-- ACTIVITY --
Could you recast the material below as a numbered list, skipping blank lines and leaving out the pictures?
⟨
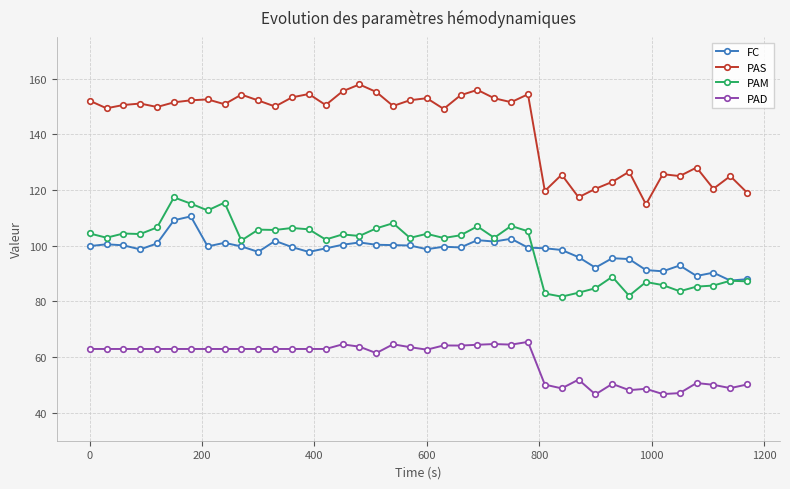

Which series has the largest total across all categories?

PAS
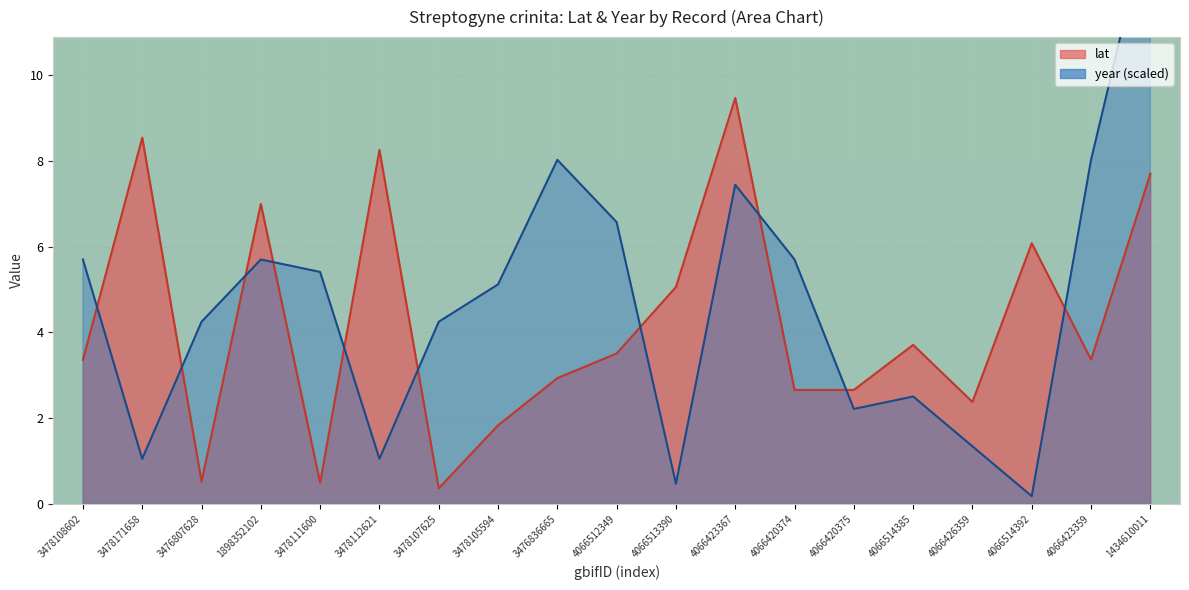

What position from the right is 3478105594?

12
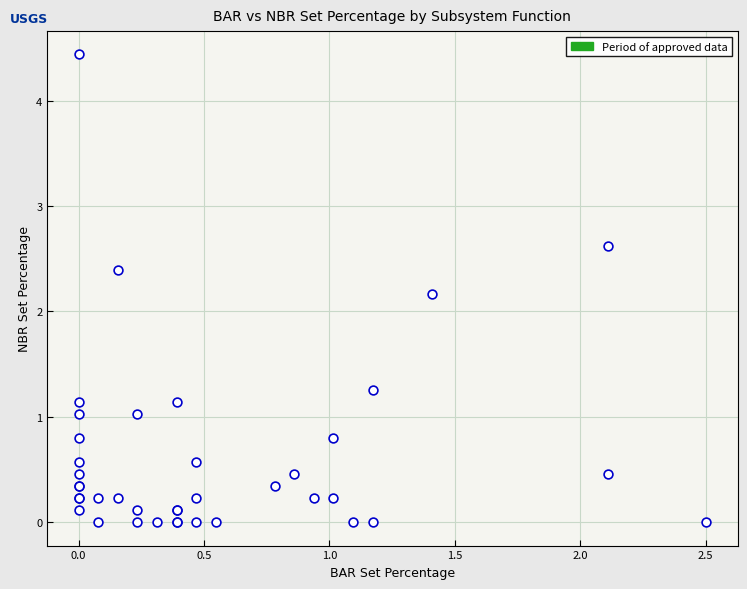

What Y value in the scatter plot is closest to 2?

2.2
⟩
-- EXERCISE RESPONSE --
1. Which series has the largest total across all categories?
2. PAS
3. What position from the right is 3478105594?
4. 12
5. What Y value in the scatter plot is closest to 2?
6. 2.2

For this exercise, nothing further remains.